KDH: While many artists focus on work that avoids gender or sexual references, I feel that your work is deliciously feminine and feminist. It has the ability to disrupt gender norms often associated with women by tearing down psychological structures and also delving headfirst into what could be described as the feminine psyche. Can you speak on this, what I would describe as a particular level of honesty or vulnerability in the work?
SDB: That's really kind of you. As a younger artist, I hated the female part of being a young female artist. I was happier just being a young artist. I hated answering questions that defined my work as coming from a female perspective. I hated having people comment on my appearance in press or in person. My incredibly intelligent students talk about their frustrations with having to "perform gender" or "perform race" and I empathize.
I don't think about gender when I make work honestly. Unicorns belong to everyone. But I do remember that it was a big moment for me when I sewed those giant stuffed animals as the installation for Hans & Grete.
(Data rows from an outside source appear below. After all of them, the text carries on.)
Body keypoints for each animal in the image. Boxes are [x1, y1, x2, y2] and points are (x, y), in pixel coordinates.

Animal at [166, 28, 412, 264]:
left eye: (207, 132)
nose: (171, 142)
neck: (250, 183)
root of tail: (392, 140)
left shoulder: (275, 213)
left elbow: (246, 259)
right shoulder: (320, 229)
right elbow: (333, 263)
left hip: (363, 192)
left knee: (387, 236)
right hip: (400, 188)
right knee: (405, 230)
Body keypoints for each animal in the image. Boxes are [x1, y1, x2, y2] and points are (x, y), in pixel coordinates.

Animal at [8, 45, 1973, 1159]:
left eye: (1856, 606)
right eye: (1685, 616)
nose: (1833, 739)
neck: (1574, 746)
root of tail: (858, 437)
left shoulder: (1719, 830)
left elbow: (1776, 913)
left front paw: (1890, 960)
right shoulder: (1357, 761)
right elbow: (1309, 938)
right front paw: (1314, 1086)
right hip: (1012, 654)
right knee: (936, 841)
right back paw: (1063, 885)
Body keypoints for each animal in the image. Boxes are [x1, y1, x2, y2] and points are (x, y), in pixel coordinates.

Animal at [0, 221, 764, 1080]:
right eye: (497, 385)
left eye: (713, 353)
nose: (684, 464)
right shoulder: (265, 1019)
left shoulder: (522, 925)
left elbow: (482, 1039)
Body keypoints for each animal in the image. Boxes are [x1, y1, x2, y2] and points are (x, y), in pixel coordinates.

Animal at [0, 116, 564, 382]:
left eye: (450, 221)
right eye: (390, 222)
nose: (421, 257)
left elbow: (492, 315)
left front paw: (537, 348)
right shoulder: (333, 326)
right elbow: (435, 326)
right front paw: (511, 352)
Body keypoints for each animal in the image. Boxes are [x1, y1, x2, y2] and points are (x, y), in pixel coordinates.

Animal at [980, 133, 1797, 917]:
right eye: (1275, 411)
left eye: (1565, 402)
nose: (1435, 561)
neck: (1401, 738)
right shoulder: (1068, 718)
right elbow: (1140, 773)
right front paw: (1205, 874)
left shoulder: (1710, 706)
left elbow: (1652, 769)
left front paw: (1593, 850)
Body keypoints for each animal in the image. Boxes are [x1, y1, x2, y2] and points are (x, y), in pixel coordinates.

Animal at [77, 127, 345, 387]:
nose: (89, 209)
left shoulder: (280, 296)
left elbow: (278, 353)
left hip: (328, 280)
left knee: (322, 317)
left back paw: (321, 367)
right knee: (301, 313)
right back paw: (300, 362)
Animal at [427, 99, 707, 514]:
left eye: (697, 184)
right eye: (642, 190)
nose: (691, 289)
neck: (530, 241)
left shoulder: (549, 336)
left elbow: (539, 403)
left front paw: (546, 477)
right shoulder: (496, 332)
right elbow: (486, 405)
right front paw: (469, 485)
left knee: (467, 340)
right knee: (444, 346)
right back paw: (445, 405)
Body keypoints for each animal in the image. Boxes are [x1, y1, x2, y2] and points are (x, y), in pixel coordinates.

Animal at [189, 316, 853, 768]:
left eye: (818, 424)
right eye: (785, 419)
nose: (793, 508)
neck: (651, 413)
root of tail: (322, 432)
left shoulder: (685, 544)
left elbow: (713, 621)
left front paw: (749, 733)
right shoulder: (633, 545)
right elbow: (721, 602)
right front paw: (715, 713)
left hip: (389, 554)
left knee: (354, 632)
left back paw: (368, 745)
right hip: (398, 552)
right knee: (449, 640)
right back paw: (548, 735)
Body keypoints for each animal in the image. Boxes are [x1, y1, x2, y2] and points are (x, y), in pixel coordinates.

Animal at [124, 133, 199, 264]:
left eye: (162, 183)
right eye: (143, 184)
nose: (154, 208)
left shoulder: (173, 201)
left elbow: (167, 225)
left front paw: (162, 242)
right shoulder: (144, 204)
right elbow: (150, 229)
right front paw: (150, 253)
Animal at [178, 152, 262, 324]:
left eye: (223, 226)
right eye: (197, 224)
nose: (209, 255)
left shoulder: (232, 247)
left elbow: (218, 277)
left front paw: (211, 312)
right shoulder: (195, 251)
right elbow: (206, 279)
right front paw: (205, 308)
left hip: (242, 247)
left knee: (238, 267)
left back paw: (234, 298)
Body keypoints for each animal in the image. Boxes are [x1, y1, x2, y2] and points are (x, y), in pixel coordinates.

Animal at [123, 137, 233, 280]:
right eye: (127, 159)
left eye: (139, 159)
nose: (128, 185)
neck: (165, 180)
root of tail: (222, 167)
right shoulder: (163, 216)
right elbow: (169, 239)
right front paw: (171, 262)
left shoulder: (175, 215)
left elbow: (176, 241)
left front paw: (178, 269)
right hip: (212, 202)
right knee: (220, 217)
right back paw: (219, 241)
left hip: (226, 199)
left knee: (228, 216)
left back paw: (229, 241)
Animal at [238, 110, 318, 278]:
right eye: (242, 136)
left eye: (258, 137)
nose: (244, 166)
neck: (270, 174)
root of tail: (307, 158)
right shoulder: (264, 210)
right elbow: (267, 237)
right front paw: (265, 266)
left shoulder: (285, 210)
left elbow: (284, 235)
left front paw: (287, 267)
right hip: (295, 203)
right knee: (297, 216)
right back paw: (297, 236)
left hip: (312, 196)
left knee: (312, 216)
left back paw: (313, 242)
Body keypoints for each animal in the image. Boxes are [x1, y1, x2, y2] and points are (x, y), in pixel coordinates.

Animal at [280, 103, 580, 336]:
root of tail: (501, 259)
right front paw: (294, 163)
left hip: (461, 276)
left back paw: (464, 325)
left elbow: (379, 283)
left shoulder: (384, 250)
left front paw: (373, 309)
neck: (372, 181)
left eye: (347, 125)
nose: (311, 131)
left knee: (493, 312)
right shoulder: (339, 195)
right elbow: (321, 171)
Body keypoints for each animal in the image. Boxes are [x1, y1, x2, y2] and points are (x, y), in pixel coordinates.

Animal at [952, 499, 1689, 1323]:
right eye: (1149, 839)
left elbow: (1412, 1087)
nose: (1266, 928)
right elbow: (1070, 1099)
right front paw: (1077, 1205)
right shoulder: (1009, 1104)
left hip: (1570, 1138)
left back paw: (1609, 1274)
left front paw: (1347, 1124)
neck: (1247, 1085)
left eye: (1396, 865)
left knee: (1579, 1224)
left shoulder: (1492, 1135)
It took some courage.
Now I am older, so I don't really care what anyone thinks of me. I just do what I think will make the best artwork, and let other people decide what it means.
KDH: I enjoy the seduction found in many of your projects. There is an enticement through witches, magic, dark metal and fantasy that pulls the viewer in while also has the possibility to make some uncomfortable. Discomfort in art is so important. What are your feelings around that and the reaction or non-reaction of a viewer?
SDB: Oh I don't know. That's so nice also, thank you. I like to scare myself I guess. And I love seduction - I'm really fascinated by it.
KDH: What is next? Where do you see your next project going? Is the goal to get bigger and do a feature or focus on vignettes teetering between the representation of life and death?
SDB: This current film will represent 2 or 3 years of my life by the time I open the exhibition - I'm right in the middle of it, so it's hard for me to see past this moment. One thing I would like though would be to go back and re-master my older films, and find a way for them to be more easily accessible and be seen. I am going to finish the White Wolf, and then I really just want to work on that. Unlocking my 5 other films somehow, so everyone can see them.